Sunday, February 15, 2026

Fried Green Tomatoes at the Whistle Stop Cafe

 Fiction by Fannie Flagg


I had read this novel years ago, but I thought I'd try it on audio book. It was doubly good with the Southern lady narrator!


I also read by this author: The Whole Town's Talking

Wednesday, February 11, 2026

The Undoing Project

Subtitled: A Friendship That Changed Our Minds
Nonfiction by Daniel Lewis


The titular Friendship that Changed Our Minds was between two Israeli psychologists, Daniel Kahneman and Amos Tversky in the middle of the twentieth century. While these men were pretty interesting and their work very interesting, this book itself was not all that interesting.

Although the author gave a lot of information about both men (and a lot of extraneous information, including irrelevant things about his previous successful book Moneyball ), the book didn't read like a story about people. I don't like stories that aren't about people.

I think I would have done better just to read their psychology papers.

Saturday, February 7, 2026

What We Can Know

 Fiction by Ian Mc Ewan


This was a strange story. The premise is that Thomas Metcalfe is a historian in the year 2119 and he specializes in the period of 1990 to 2030. He is particularly interested in an event called the Second Immortal Dinner which took place in 2014; it was a dinner party where several people of literary importance were in attendance. 

(Incidentally I couldn’t believe there was ever an actual First Immortal Dinner, but I looked it up. On 28 December 1817 some painter had a bunch of people over to his house in London, including Keats and Wordsworth. Of course, in real life it's just called The Immortal Dinner. So it's not such a stretch to imagine that there could be another dinner so aggrandizedly labeled, I guess.)

The beginning of the book, the futuristic part, was a little slow and draggy. I almost gave up, but part two of the book, in which we switch narrators and discover the real events of the past, is really good.


I also read by this author: On Chesil Beach

Wednesday, February 4, 2026

The Opposite of Everyone

 Fiction by Joshilyn Jackson


Paula Vauss was born in Alabama while her sixteen-year-old mother was in juvie. Her mother Kai wanted to name her after a Hindu goddess, but nobody listened to that. As soon as Kai turned eighteen and was released, she retrieved Paula and set out on a weird itinerant lifestyle that eventually landed her in grown-up jail and sent Paula to foster care.

Now Paula is an adult and working as a divorce lawyer. She sends her mother money but hasn't spoken to her for fifteen years. But the reader knows, the past will come back...

This was a really good story with great characters. I loved it!

I also read by this author: With My Little Eye

Sunday, February 1, 2026

Like Mother Like Daughter

 Fiction by Kimberly McCreight


NYU student Cleo came to her parents' apartment on a Sunday evening to have dinner with her mother she finds the place empty.
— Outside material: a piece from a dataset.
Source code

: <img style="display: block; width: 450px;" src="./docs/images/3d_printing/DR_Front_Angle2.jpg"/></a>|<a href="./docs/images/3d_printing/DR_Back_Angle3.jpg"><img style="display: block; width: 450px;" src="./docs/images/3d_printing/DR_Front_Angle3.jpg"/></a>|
Dinner is burning on the stove and there is broken glass and blood on the floor. Cleo realizes her mother is missing, so she calls the police and she calls her father (who is supposed to be on a business trip).

When the police arrive they are openly suspicious of Cleo's father, who apparently has been back in New York for hours, although he told Cleo he was just getting off the plane when she called. And, as the reader slowly discovers, neither he not her mother has been completely honest with Cleo about a lot of things.

This was an exciting mystery story with good characters and a surprises ending.

Thursday, January 29, 2026

Behind These Four Walls

 Fiction by Yasmin Angoe


At the beginning of this story, 26-year-old Isla Thorne is waiting for a bus when she sees a young woman with a flat tire and helps her out. The young woman is Holland Corrigan, youngest daughter of the fabulously rich Corrigan family of Virginia. 

But this wasn't just a chance meeting; Isla is hoping to infiltrate the family because she's looking for her friend Eden. Eden disappeared ten years ago, and the last thing she told Isla was that she was heading to the Corrigan mansion.

This was an okay mystery novel, but it had a few too many unbelievable coincidences for me.


Wednesday, January 28, 2026

Count My Lies

 Fiction by Sophie Stava


Sloan Caraway is a liar, and she admits it. Well, she admits it to herself at least. At the very beginning of this book she tells a nice-looking single dad at the the park that she is a nurse named Caitlin. But Sloan is wearing scrubs because she is a nail technician, not a nurse. And it turns out the dad is not exactly single...

Soon "Caitlin" is ingratiating herself with the dad AND his wife, and angling to get herself hired as a nanny. But is she going to be able to keep track of all the lies she had told when she's there long-term? And what if her fake nursing skills are really needed?

This was a really exciting thriller that kept me guessing!